Study offers a new route to design the 'cellular machines' needed to understand and battle diseases
Proteins are nature's machines. They provide oxygen to power our muscles, catalyze reactions that help us extract energy from food, and fend off infections from bacteria and viruses. For decades, scientists have searched for ways to design new proteins that can serve specific purposes in medicine, research, and industry.

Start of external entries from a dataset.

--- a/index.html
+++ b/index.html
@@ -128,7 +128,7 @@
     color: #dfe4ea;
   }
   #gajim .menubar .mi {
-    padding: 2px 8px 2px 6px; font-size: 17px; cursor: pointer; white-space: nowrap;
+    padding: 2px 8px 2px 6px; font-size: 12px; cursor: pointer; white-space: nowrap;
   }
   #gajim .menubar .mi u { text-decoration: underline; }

Now, researchers at the University of North Carolina School of Medicine have developed a method that creates novel proteins by stitching together pieces of already existing proteins.
The technique, called SEWING, is inspired by natural evolutionary mechanisms that also recombine portions of known proteins to produce new structures and functions. This approach can generate a diverse set of protein structures with many of the distinctive features that proteins require to carry out specific biological functions.
The findings, published today in the journal Science, could enable researchers to design proteins to play a variety of different roles in human biology and disease, such roles as catalysts, biosensors, and therapeutics.
"We can now begin to think about engineering proteins to do things that nothing else is capable of doing," said senior study author Brian Kuhlman, PhD, professor of biochemistry and biophysics and member of the UNC Lineberger Comprehensive Cancer Center. "The structure of a protein determines its function, so if we are going to learn how to design new functions, we have to learn how to design new structures. Our study is a critical step in that direction and provides tools for creating proteins that haven't been seen before in nature."
At the chemical level, proteins are composed of long chains of hundreds to thousands of subunits called amino acids - the building blocks of life. The sequence of these amino acids ultimately determines each protein's unique geometry. Some sections of a protein might be folded back and forth onto itself like a paper fan; others might be coiled tightly like a spring. In all, scientists estimate that the human body contains about 100,000 different proteins, each the result of millions of years of evolutionary shuffling, culminating in a precise lineup of pleats, coils, and furrows required to carry out a specific job in the cell.
Traditionally, researchers have used computational protein design to recreate in the laboratory what already exists in the natural world. But in recent years, their focus has shifted toward inventing novel proteins with new functionality. These design projects all start with a specific structural "blueprint" in mind, and as a result are limited. Kuhlman and his colleagues believe that by removing the limitations of a pre-determined blueprint and taking cues from evolution they can more easily create functional proteins.
To mimic the mechanisms of natural protein evolution, they developed a computer design strategy called SEWING (Structure Extension With Native-substructure Graphs). First, the researchers took a slew of naturally occurring proteins and digitally chopped them up into well-defined pieces, as if turning a bunch of rag dolls into a pile of arms, legs, and heads. Then they performed a series of computational tests to figure out which pieces would fit well together. In nature, this step would involve looking for stretches of amino acid sequences that are similar between proteins. On the computer, it involved searching for regions of structural similarity so that - in the analogy of the rag doll - a hand would end up being stitched to an arm and then a shoulder, and not a head or a hip.
First author Tim M. Jacobs, PhD, a former graduate student in the Kuhlman lab, used this method to map out 50,000 of these stitched together proteins on the computer. He then tapped a number of different metrics to whittle down the list to the top 21 proteins, which he produced in the lab. Jacobs and colleagues took pictures of these proteins using x-ray crystallography and NMR, and found that the proteins contained all the unique structural varieties they had designed on the computer.
"We were excited that some had clefts or grooves on the surface, regions that naturally occurring proteins use for binding other proteins," said Jacobs. "That's important because if we wanted to create a protein that can act as a biosensor to detect a certain metabolite in the body, either for diagnostic or research purposes, it would need to have these grooves. Likewise, if we wanted to develop novel therapeutics, they would also need to attach to specific proteins."
Currently, the researchers are using SEWING to create proteins that can bind to several other proteins at a time. Many of the most important proteins are such multi-taskers, including the blood protein hemoglobin that carries four copies of oxygen from the lungs to the body's tissues.